Python Tools for Visual Studio

I do the majority of my software development using the C# language, but I also use C, C++, Perl, JavaScript, and others, including Python. Many of my colleagues believe that some languages just “have the right feel” to them. For me, Python is one of those good languages.

Until recently, I had always programmed scripting languages using the plain old Notepad editor. There’s something satisfying about using the simplest editor available. But I decided to try out the Python Tools for Visual Studio (PTVS). I hate the name but really like the tool. In essence, PTVS allows you to edit and run Python programs (OK, “scripts” if you want to get technical) in the Visual Studio program.


Let me cut to the chase and say I was very impressed by PTVS. The installation was quick, easy, simple, and trouble-free. I am always fearful of installing third-party tools because if my system gets messed up it can be very painful to recover. After installation, using PTVS was easy and intuitive, although part of this ease-of-use is probably due to my years of experience with Visual Studio.

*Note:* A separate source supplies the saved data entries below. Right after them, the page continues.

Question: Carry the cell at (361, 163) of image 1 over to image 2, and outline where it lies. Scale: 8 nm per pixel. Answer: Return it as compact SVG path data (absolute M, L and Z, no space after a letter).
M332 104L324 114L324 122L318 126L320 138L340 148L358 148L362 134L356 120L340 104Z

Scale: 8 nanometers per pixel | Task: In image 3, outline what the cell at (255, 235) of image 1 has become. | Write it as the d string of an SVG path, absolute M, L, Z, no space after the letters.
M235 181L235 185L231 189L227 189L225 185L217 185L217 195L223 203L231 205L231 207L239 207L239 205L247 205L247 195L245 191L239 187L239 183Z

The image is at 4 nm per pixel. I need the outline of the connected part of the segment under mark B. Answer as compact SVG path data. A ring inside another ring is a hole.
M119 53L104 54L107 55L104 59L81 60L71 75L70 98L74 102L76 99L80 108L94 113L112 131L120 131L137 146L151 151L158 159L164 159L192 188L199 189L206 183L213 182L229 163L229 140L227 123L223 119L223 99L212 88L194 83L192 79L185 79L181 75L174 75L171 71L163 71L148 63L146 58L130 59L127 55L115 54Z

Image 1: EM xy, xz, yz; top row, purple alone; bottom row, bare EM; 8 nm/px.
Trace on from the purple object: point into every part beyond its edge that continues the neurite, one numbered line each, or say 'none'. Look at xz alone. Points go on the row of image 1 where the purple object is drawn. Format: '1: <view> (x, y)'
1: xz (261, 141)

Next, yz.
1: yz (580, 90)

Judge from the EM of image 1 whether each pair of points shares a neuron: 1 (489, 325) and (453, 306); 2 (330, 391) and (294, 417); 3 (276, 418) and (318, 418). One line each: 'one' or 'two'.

Now, to be honest, PTVS wasn’t earth-shattering, but three things made writing Python programs much easier than using Notepad. First, the editor colors keywords, string literals, parameters, and so on. I was surprised at how much difference this made. Second, PTVS in VS automatically indents when appropriate. (Important because indentation is syntactically significant in Python). Third, the auto-complete feature called IntelliSense really helps for library function names. In addition to these three features, the debugging mode in Visual Studio was nice too.

Because I’m only a casual user of Python, I don’t know what the industry standard integrated editor is in Python-world. Or if there even is a most-common integrated editor. But for me, because I spend most of my developer hours in Visual Studio, PTVS is perfect.